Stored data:
= = = = =

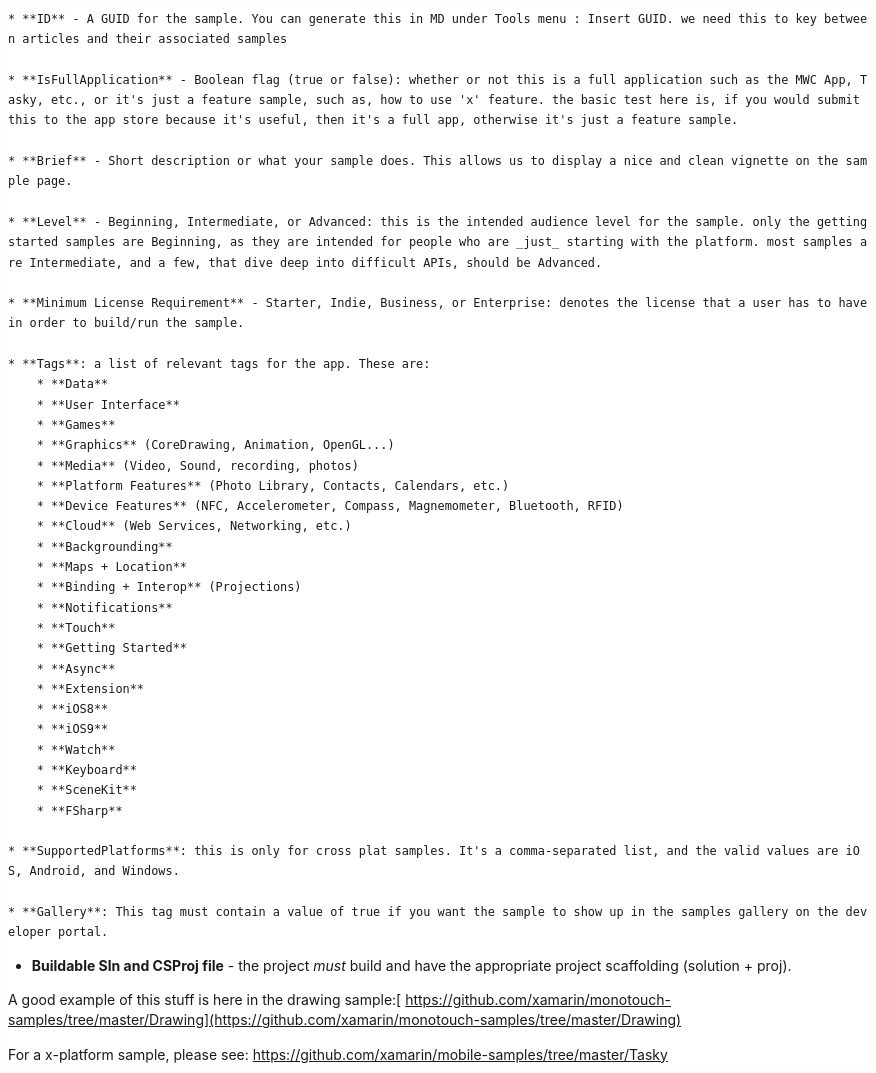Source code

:     * **ID** - A GUID for the sample. You can generate this in MD under Tools menu : Insert GUID. we need this to key between articles and their associated samples

    * **IsFullApplication** - Boolean flag (true or false): whether or not this is a full application such as the MWC App, Tasky, etc., or it's just a feature sample, such as, how to use 'x' feature. the basic test here is, if you would submit this to the app store because it's useful, then it's a full app, otherwise it's just a feature sample.

    * **Brief** - Short description or what your sample does. This allows us to display a nice and clean vignette on the sample page.

    * **Level** - Beginning, Intermediate, or Advanced: this is the intended audience level for the sample. only the getting started samples are Beginning, as they are intended for people who are _just_ starting with the platform. most samples are Intermediate, and a few, that dive deep into difficult APIs, should be Advanced.

    * **Minimum License Requirement** - Starter, Indie, Business, or Enterprise: denotes the license that a user has to have in order to build/run the sample.

    * **Tags**: a list of relevant tags for the app. These are:
		* **Data**
		* **User Interface**
		* **Games**
		* **Graphics** (CoreDrawing, Animation, OpenGL...)
		* **Media** (Video, Sound, recording, photos)
		* **Platform Features** (Photo Library, Contacts, Calendars, etc.)
		* **Device Features** (NFC, Accelerometer, Compass, Magnemometer, Bluetooth, RFID)
		* **Cloud** (Web Services, Networking, etc.)
		* **Backgrounding**
		* **Maps + Location**
		* **Binding + Interop** (Projections)
		* **Notifications**
		* **Touch**
		* **Getting Started**
		* **Async**
		* **Extension**
		* **iOS8**
		* **iOS9**
		* **Watch**
		* **Keyboard**
		* **SceneKit**
		* **FSharp**

    * **SupportedPlatforms**: this is only for cross plat samples. It's a comma-separated list, and the valid values are iOS, Android, and Windows.

    * **Gallery**: This tag must contain a value of true if you want the sample to show up in the samples gallery on the developer portal.

* **Buildable Sln and CSProj file** - the project _must_ build and have the appropriate project scaffolding (solution + proj).

A good example of this stuff is here in the drawing sample:[ https://github.com/xamarin/monotouch-samples/tree/master/Drawing](https://github.com/xamarin/monotouch-samples/tree/master/Drawing)

For a x-platform sample, please see: https://github.com/xamarin/mobile-samples/tree/master/Tasky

= = = = =

> **Work item**:
Transcribe the entries from their first line to the line that holds "their associated samples", both included, and skip every picture.

> **Answer area**:
Source code

:     * **ID** - A GUID for the sample. You can generate this in MD under Tools menu : Insert GUID. we need this to key between articles and their associated samples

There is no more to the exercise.